Was schlägt ein Klubvertreter vor?
Hellmann: Wir müssen sehr schnell zu einer 16er-Liga kommen und bei der Professionalisierung mehr tun, wozu möglicherweise Minimum-Gehälter, aber auch ein Salary Cap gehören könnten. Weil damit auch der SC Freiburg, Werder Bremen oder Eintracht Frankfurt die Chance hätten, Meister zu werden.
Sportlich scheint die Liga mit Blick auf das Abschneiden der Teams in der Champions League zu stagnieren. Der Hype der EM 2022 reicht also nicht aus?
Hellmann: Ein Zeithorizont von acht bis zehn Jahren für eine Aufstockung der Bundesliga ist für die internationale Dynamik im Markt viel zu lang. Die Engländer lagern die Frauen aus dem Verband aus, die US-Amerikaner haben das schon getan. Beide haben eine ganz andere mediale Tiefe und ziehen magnetisch die Werbepartner an. In Deutschland sind viele vor allem international geprägte Konzerne zu Investitionen in den Frauenfußball als Teil ihrer Diversitätsstrategie bereit, aber wegen fehlender Reichweite setzt die Marketingabteilung dann ein erheblich niedrigeres Preisschild als im Männerfußball dahinter. Wenn wir nicht rasch reagieren, werden wir ein Ausbildungsmarkt für größere Ligen.

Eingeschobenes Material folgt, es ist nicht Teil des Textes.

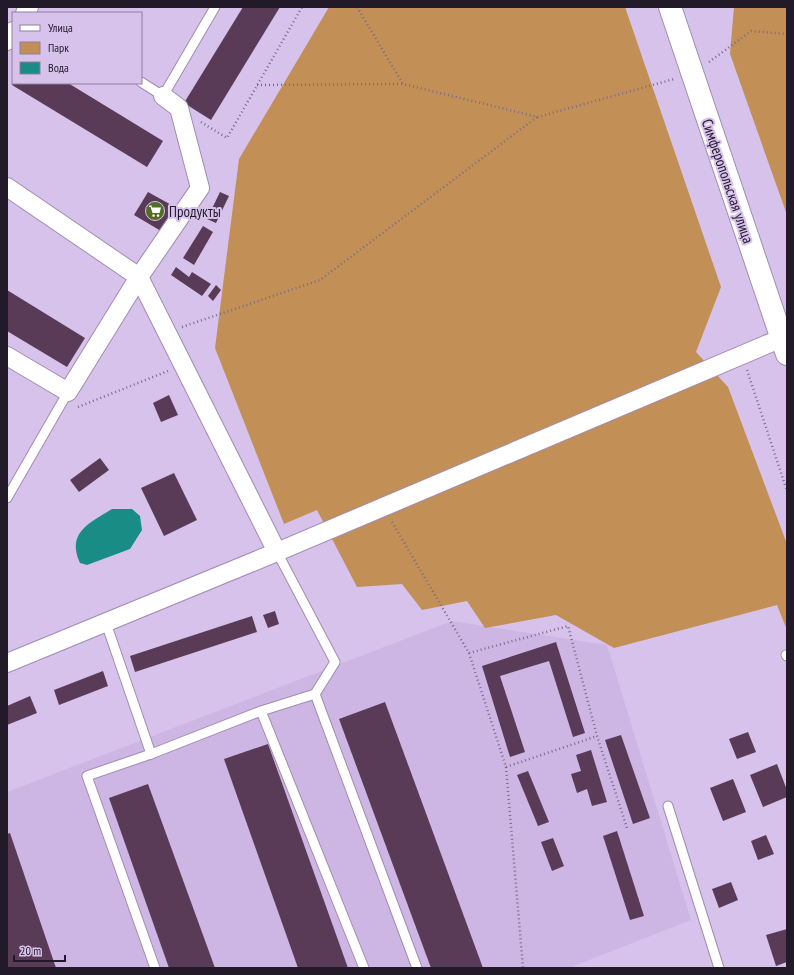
<svg xmlns="http://www.w3.org/2000/svg" width="794" height="975" font-family="'PT Sans Narrow',sans-serif">
	<rect width="100%" height="100%" fill="#d7c2eb"/>
	<polygon fill="#ceb6e4" points="452,621 607,645 691,920 569,968 7,968 7,792"/>
	<g fill="#c28f56">
		<polygon points="329,7 625,7 721,287 696,352 728,387 787,544 787,630 777,605 614,648 556,615 485,628 467,601 422,610 402,584 357,587 317,510 284,524 215,348 239,159"/>
		<polygon points="734,7 787,7 787,215 730,54"/>
	</g>
	<path fill="#198c85" d="M 112,509 L 132,509 L 140,516 L 142,530 L 130,549 L 87,565 L 80,563 C 66,532 90,523 112,509 Z"/>
	<g fill="#593b57">
		<polygon points="243,7 280,7 211,120 184,103"/>
		<polygon points="13,83 68,83 163,141 147,167 12,85"/>
		<polygon points="148,192 175,207 161,231 134,215"/>
		<polygon points="220,192 229,196 216,223 207,219"/>
		<polygon points="203,226 213,232 194,265 183,258"/>
		<polygon points="176,267 189,277 192,272 211,284 202,296 171,275"/>
		<polygon points="216,285 221,290 213,301 208,296"/>
		<polygon points="7,290 85,338 67,367 7,331"/>
		<polygon points="169,395 178,415 161,422 153,403"/>
		<polygon points="100,458 109,470 79,492 70,480"/>
		<polygon points="174,473 197,520 164,536 141,488"/>
		<polygon points="275,611 279,624 268,628 263,615"/>
		<polygon points="252,616 257,632 135,672 130,656"/>
		<polygon points="556,642 585,733 573,737 549,661 500,676 525,752 510,757 482,666"/>
		<polygon points="103,671 108,686 59,705 54,690"/>
		<polygon points="30,696 37,713 7,725 7,706"/>
		<polygon points="385,702 483,968 431,968 339,719"/>
		<polygon points="748,732 756,752 737,759 729,739"/>
		<polygon points="621,735 650,818 633,824 605,740"/>
		<polygon points="268,744 348,968 298,968 224,759"/>
		<polygon points="591,750 607,802 592,806 587,789 577,793 571,774 581,771 576,755"/>
		<polygon points="777,764 787,790 787,797 763,807 750,775"/>
		<polygon points="528,771 549,822 538,826 517,775"/>
		<polygon points="733,779 746,812 723,821 710,788"/>
		<polygon points="148,784 215,968 169,968 109,798"/>
		<polygon points="617,831 644,916 630,920 603,836"/>
		<polygon points="10,833 56,968 7,968 7,834"/>
		<polygon points="766,835 774,854 758,860 751,841"/>
		<polygon points="553,838 564,866 552,871 541,842"/>
		<polygon points="731,882 738,900 719,908 712,889"/>
		<polygon points="787,929 787,962 776,966 766,935"/>
	</g>
	<g fill="none" stroke-linecap="round" stroke-linejoin="round">
		<defs>
			<g id="service">
				<polyline points="141,82 163,96 215,7"/>
				<polyline points="7,498 68,392"/>
				<polyline points="277,552 335,662 315,694 417,968"/>
				<polyline points="106,623 151,754"/>
				<polyline points="786,655 787,656"/>
				<polyline points="261,711 315,694"/>
				<polyline points="668,806 719,968"/>
				<polyline points="155,968 87,776 151,754 261,711 364,968"/>
			</g>
			<g id="minor">
				<polyline points="25,13 29,7"/>
				<polyline points="7,41 13,31"/>
				<polyline points="7,187 139,277 277,552"/>
				<polyline points="7,356 68,392 139,277 200,188 179,108 163,96"/>
				<polyline points="7,663 277,552 782,338"/>
			</g>
			<polyline id="primary" points="670,7 787,354"/>
		</defs>
		<use href="#service" stroke="#a18cb3" stroke-width="11"/>
		<use href="#minor" stroke="#a18cb3" stroke-width="20"/>
		<use href="#primary" stroke="#a18cb3" stroke-width="24"/>
		<g stroke="#7b6d89" stroke-width="2.5" stroke-dasharray="1 3" stroke-linecap="butt">
			<polyline points="357,7 403,84 538,117 674,79"/>
			<polyline points="709,62 751,31 787,34"/>
			<polyline points="257,85 403,84"/>
			<polyline points="201,122 227,138 302,7"/>
			<polyline points="182,327 320,280 537,117"/>
			<polyline points="747,370 787,491"/>
			<polyline points="78,407 168,371"/>
			<polyline points="392,522 469,653 568,626 597,736 627,828"/>
			<polyline points="469,653 506,767 597,736"/>
			<polyline points="506,767 523,968"/>
		</g>
		<use href="#service" stroke="#fff" stroke-width="9"/>
		<use href="#minor" stroke="#fff" stroke-width="18"/>
		<use href="#primary" stroke="#fff" stroke-width="22"/>
	</g>
	<defs>
		<symbol id="supermarket-disc" viewBox="-11 -11 22 22"><circle r="9.5" fill="#516f24" stroke="#d7c2eb"/><path d="M-6-5.5h2.5l.6 2H6L4.5 2H-2.5L-4.4-4H-6ZM-1.5 3.2a1.3 1.3 0 1 0 .1 0ZM3 3.2a1.3 1.3 0 1 0 .1 0Z" fill="#fff"/></symbol>
	</defs>
	<g fill-rule="evenodd">
		<use href="#supermarket-disc" x="144" y="200" width="22" height="22"/>
	</g>
	<g text-anchor="middle" dominant-baseline="central" stroke-width="4" stroke-linejoin="round" paint-order="stroke">
		<g font-size="15" fill="#221a29" stroke="#d7c2eb">
			<text transform="translate(728 181) rotate(71)">Симферопольская улица</text>
		</g>
		<g font-size="15" fill="#221a29" stroke="#d7c2eb" text-anchor="start">
			<text x="169" y="211">Продукты</text>
		</g>
	</g>
	<rect width="794" height="975" fill="none" stroke="#221a29" stroke-width="16"/>
	<rect x="12" y="12" width="130" height="72" fill="#d7c2eb" stroke="#8f7f9d"/>
	<rect x="20" y="25" width="20" height="6" fill="#ffffff" stroke="#8f7f9d"/>
	<text x="48" y="32" font-size="12" fill="#221a29">Улица</text>
	<rect x="20" y="42" width="20" height="12" fill="#c28f56" stroke="#8f7f9d"/>
	<text x="48" y="52" font-size="12" fill="#221a29">Парк</text>
	<rect x="20" y="62" width="20" height="12" fill="#198c85" stroke="#8f7f9d"/>
	<text x="48" y="72" font-size="12" fill="#221a29">Вода</text>
	<path d="M14 955v6h51v-6" fill="none" stroke="#221a29" stroke-width="2"/>
	<text x="20" y="955" font-size="12" fill="#221a29" stroke="#d7c2eb" stroke-width="3" paint-order="stroke">20 m</text>
</svg>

Kraus: Es geht nicht um die Verlängerung eines Hypes, sondern darum, eine tragfähige Profiliga der Frauen aufzubauen. Wirtschaftliche Unabhängigkeit bringt auch ein anderes Selbstverständnis. Das Selbstwertgefühl der Spielerinnen wird gestärkt, wenn der Sport eigenständig funktioniert – und nicht abhängig davon ist, ob die Entscheider der Männervereine gerade Geld für die Frauen zur Verfügung haben, oder die Unterstützung dem Zeitgeist entspricht.
Soll die Bundesliga aus dem Verantwortungsbereich des DFB herausgetrennt werden?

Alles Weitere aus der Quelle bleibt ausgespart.